練習問題:
• A. 記事の「一昨年大会は番手で最終バック」から「掛ける脚は残っていなかった。」までをすべて書き出し、その中の「グランプリ」を「GP」に置き換えてください。
• B. 記事によると、広島勢による優勝は何年ぶりですか？

読む文章:
地元で悲願達成
松浦が地元でついに男になった。前を任せた三谷が打鐘からの仕掛けで小松崎を叩き切ると、4コーナーを絶好の番手回り。訪れたチャンスを今年は逃さなかった。
「三谷さんが頑張ってくれました。力勝負に行ってくれて、すごい強かったです。あとは後ろの選手がどこから来るかをしっかり見極めて」
一昨年大会は番手で最終バックを通過したが原田研のまくりに屈し、昨年は準決勝で落車(滑入で6着)。地元記念では何度も悔しい思いを味わってきた。「桑原(大志)さん、清水(裕友)の優勝を一緒のレースで見れた。次は自分の番だと思ってたし、気負うことなくできた」。今年は地元のプレッシャーに潰されることなく、先頭でゴール線を駆け抜けた。
広島勢による優勝は49周年後節の藤井久之以来、17年ぶり。しかも記念初優勝だったが、「ギリギリ」で涙はこらえた。これで大きな目標のひとつは達成した。次に目指すのは暮れの大一番グランプリだ。「近い位置にはいると思う。少しずつ自分も階段を上がっていきたいなと思う」。最後まで晴れやかな表情が印象的だった勝者インタビュー。来年からは輪界最高峰への挑戦がはじまる。
山崎のアシストで3番手に入った小松崎だったが、もはやそこから仕掛ける脚は残っていなかった。

記録一覧:
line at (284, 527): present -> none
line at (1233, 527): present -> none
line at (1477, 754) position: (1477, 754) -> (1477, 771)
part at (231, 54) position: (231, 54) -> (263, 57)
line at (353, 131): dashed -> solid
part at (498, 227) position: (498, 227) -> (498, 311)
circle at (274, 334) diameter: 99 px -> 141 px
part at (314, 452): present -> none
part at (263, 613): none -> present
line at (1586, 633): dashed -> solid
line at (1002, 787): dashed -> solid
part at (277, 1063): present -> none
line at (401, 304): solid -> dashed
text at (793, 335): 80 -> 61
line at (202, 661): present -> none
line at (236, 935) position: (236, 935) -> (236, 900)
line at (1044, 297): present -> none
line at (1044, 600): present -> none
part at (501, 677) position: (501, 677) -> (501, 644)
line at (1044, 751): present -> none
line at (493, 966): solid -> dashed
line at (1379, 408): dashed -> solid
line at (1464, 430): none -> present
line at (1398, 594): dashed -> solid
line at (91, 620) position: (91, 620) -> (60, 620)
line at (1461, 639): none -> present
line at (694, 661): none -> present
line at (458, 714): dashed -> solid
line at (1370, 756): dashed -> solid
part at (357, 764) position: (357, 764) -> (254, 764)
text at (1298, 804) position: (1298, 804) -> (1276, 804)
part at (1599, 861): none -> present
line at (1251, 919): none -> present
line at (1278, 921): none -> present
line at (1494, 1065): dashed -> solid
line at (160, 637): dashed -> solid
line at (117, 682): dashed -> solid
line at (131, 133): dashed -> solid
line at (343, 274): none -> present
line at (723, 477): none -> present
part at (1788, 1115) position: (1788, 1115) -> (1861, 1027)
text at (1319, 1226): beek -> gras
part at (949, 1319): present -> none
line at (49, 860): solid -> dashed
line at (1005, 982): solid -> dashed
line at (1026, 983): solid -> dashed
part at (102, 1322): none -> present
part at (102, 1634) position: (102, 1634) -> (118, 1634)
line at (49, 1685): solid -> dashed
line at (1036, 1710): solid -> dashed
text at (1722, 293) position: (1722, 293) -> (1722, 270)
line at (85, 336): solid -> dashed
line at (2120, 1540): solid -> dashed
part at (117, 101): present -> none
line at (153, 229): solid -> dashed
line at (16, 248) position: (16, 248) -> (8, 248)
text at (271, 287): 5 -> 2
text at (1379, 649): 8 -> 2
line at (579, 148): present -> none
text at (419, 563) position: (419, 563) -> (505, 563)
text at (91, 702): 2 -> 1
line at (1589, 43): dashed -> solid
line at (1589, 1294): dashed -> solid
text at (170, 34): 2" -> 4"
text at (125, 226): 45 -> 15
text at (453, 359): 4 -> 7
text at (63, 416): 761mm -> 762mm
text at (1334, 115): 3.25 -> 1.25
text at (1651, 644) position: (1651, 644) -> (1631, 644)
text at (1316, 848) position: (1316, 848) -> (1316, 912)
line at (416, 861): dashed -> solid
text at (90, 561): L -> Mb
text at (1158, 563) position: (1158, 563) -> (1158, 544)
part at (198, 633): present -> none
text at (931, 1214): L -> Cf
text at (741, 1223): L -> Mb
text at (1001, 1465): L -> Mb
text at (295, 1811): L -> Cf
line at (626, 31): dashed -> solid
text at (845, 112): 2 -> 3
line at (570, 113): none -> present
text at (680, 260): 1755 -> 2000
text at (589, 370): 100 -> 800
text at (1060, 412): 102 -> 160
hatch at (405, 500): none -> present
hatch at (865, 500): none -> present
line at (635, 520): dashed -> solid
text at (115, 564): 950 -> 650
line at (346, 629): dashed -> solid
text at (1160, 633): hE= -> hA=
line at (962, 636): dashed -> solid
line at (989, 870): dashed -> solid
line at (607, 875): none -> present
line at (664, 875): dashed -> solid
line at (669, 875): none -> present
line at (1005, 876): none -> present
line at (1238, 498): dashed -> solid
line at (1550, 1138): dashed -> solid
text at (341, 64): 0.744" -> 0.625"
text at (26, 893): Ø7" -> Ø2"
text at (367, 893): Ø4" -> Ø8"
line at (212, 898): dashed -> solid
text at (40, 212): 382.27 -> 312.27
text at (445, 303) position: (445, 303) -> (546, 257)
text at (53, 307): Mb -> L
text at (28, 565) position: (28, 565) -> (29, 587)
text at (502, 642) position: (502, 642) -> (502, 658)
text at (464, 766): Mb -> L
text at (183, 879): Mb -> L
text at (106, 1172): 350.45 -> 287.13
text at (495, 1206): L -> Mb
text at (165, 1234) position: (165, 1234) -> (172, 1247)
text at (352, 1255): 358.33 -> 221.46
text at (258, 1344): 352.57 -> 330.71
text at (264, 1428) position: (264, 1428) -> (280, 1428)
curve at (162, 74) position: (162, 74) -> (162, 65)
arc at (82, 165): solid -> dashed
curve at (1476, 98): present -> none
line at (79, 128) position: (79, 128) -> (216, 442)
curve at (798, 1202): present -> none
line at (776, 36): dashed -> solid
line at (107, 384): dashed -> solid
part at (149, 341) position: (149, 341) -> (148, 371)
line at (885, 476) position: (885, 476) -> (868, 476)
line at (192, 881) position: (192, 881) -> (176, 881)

課題の解答:
• A.
一昨年大会は番手で最終バックを通過したが原田研のまくりに屈し、昨年は準決勝で落車(滑入で6着)。地元記念では何度も悔しい思いを味わってきた。「桑原(大志)さん、清水(裕友)の優勝を一緒のレースで見れた。次は自分の番だと思ってたし、気負うことなくできた」。今年は地元のプレッシャーに潰されることなく、先頭でゴール線を駆け抜けた。
広島勢による優勝は49周年後節の藤井久之以来、17年ぶり。しかも記念初優勝だったが、「ギリギリ」で涙はこらえた。これで大きな目標のひとつは達成した。次に目指すのは暮れの大一番GPだ。「近い位置にはいると思う。少しずつ自分も階段を上がっていきたいなと思う」。最後まで晴れやかな表情が印象的だった勝者インタビュー。来年からは輪界最高峰への挑戦がはじまる。
山崎のアシストで3番手に入った小松崎だったが、もはやそこから仕掛ける脚は残っていなかった。

• B. 17年ぶりです。